Gross stereoscopic acuity and anatomic oculomotor deviation are tests that measure visual
function that existed prior to the concussion, and are, therefore, not expected to correlate
with any changes in symptoms. These tests are conducted as part of a general visual
examination.
The following symptoms in the SCAT3 are not expected to correlate with any visual tests:
pressure in the head, neck pain, sensitivity to noise, feeling slowed down, confusion,
drowsiness, trouble falling asleep, more emotional, irritability, sadness, nervous or
anxious.
The secondary analyses will include associations between the total symptom score and the
total BVT score, and the associations between the scores for each symptom and the scores for
each binocular vision measure separately.
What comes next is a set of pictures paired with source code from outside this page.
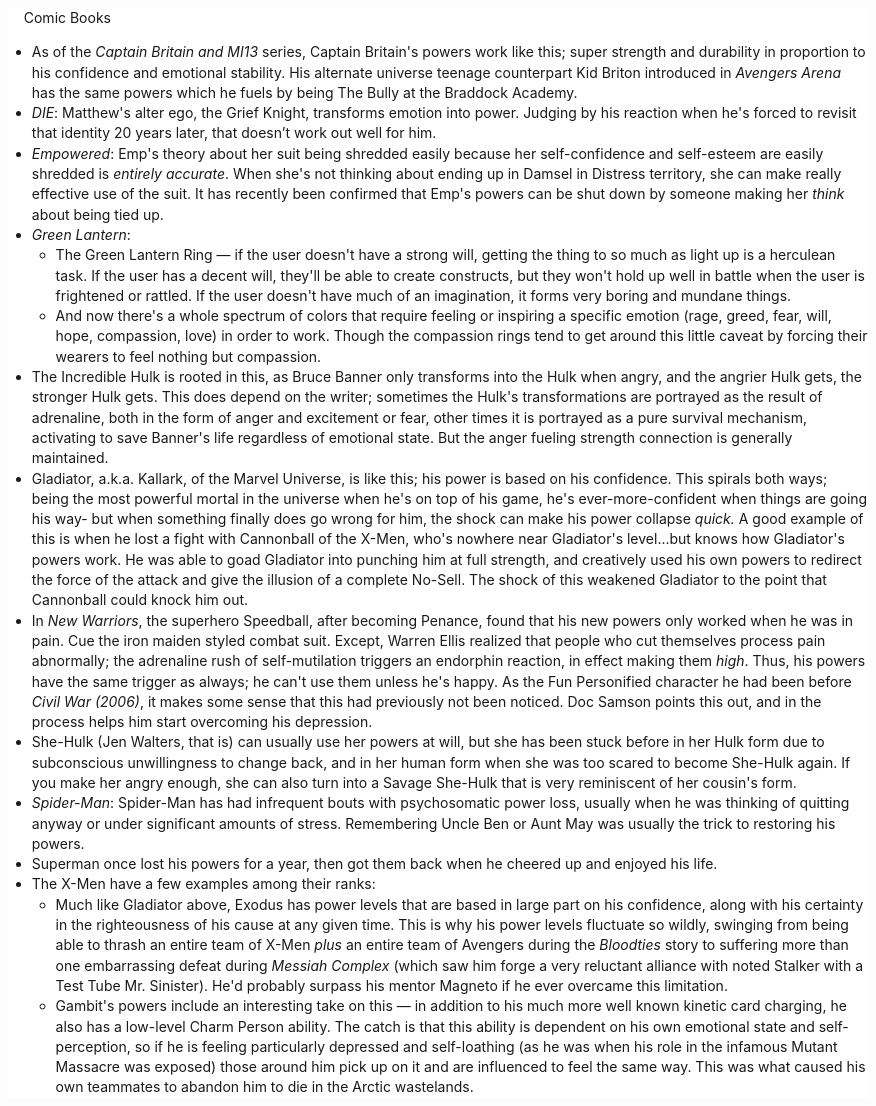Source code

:     Comic Books 

-   As of the _Captain Britain and MI13_ series, Captain Britain's powers work like this; super strength and durability in proportion to his confidence and emotional stability. His alternate universe teenage counterpart Kid Briton introduced in _Avengers Arena_ has the same powers which he fuels by being The Bully at the Braddock Academy.
-   _DIE_: Matthew's alter ego, the Grief Knight, transforms emotion into power. Judging by his reaction when he's forced to revisit that identity 20 years later, that doesn’t work out well for him.
-   _Empowered_: Emp's theory about her suit being shredded easily because her self-confidence and self-esteem are easily shredded is _entirely accurate_. When she's not thinking about ending up in Damsel in Distress territory, she can make really effective use of the suit. It has recently been confirmed that Emp's powers can be shut down by someone making her _think_ about being tied up.
-   _Green Lantern_:
    -   The Green Lantern Ring — if the user doesn't have a strong will, getting the thing to so much as light up is a herculean task. If the user has a decent will, they'll be able to create constructs, but they won't hold up well in battle when the user is frightened or rattled. If the user doesn't have much of an imagination, it forms very boring and mundane things.
    -   And now there's a whole spectrum of colors that require feeling or inspiring a specific emotion (rage, greed, fear, will, hope, compassion, love) in order to work. Though the compassion rings tend to get around this little caveat by forcing their wearers to feel nothing but compassion.
-   The Incredible Hulk is rooted in this, as Bruce Banner only transforms into the Hulk when angry, and the angrier Hulk gets, the stronger Hulk gets. This does depend on the writer; sometimes the Hulk's transformations are portrayed as the result of adrenaline, both in the form of anger and excitement or fear, other times it is portrayed as a pure survival mechanism, activating to save Banner's life regardless of emotional state. But the anger fueling strength connection is generally maintained.
-   Gladiator, a.k.a. Kallark, of the Marvel Universe, is like this; his power is based on his confidence. This spirals both ways; being the most powerful mortal in the universe when he's on top of his game, he's ever-more-confident when things are going his way- but when something finally does go wrong for him, the shock can make his power collapse _quick._ A good example of this is when he lost a fight with Cannonball of the X-Men, who's nowhere near Gladiator's level...but knows how Gladiator's powers work. He was able to goad Gladiator into punching him at full strength, and creatively used his own powers to redirect the force of the attack and give the illusion of a complete No-Sell. The shock of this weakened Gladiator to the point that Cannonball could knock him out.
-   In _New Warriors_, the superhero Speedball, after becoming Penance, found that his new powers only worked when he was in pain. Cue the iron maiden styled combat suit. Except, Warren Ellis realized that people who cut themselves process pain abnormally; the adrenaline rush of self-mutilation triggers an endorphin reaction, in effect making them _high_. Thus, his powers have the same trigger as always; he can't use them unless he's happy. As the Fun Personified character he had been before _Civil War (2006)_, it makes some sense that this had previously not been noticed. Doc Samson points this out, and in the process helps him start overcoming his depression.
-   She-Hulk (Jen Walters, that is) can usually use her powers at will, but she has been stuck before in her Hulk form due to subconscious unwillingness to change back, and in her human form when she was too scared to become She-Hulk again. If you make her angry enough, she can also turn into a Savage She-Hulk that is very reminiscent of her cousin's form.
-   _Spider-Man_: Spider-Man has had infrequent bouts with psychosomatic power loss, usually when he was thinking of quitting anyway or under significant amounts of stress. Remembering Uncle Ben or Aunt May was usually the trick to restoring his powers.
-   Superman once lost his powers for a year, then got them back when he cheered up and enjoyed his life.
-   The X-Men have a few examples among their ranks:
    -   Much like Gladiator above, Exodus has power levels that are based in large part on his confidence, along with his certainty in the righteousness of his cause at any given time. This is why his power levels fluctuate so wildly, swinging from being able to thrash an entire team of X-Men _plus_ an entire team of Avengers during the _Bloodties_ story to suffering more than one embarrassing defeat during _Messiah Complex_ (which saw him forge a very reluctant alliance with noted Stalker with a Test Tube Mr. Sinister). He'd probably surpass his mentor Magneto if he ever overcame this limitation.
    -   Gambit's powers include an interesting take on this — in addition to his much more well known kinetic card charging, he also has a low-level Charm Person ability. The catch is that this ability is dependent on his own emotional state and self-perception, so if he is feeling particularly depressed and self-loathing (as he was when his role in the infamous Mutant Massacre was exposed) those around him pick up on it and are influenced to feel the same way. This was what caused his own teammates to abandon him to die in the Arctic wastelands.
In addition, the investigators will explore
associations within subgroups of the participants based on clinician impression if there are
abnormalities in the visual system at the first visit (y/n), time between concussion and
baseline testing (<14 days, 14-28 days, >28 days), past history of concussion (y/n), and past
treatment for psychological condition (y/n).
As concussions are common, this study has the potential to contribute to improved management
for the many patients suffering from dizziness and other symptoms following a concussion.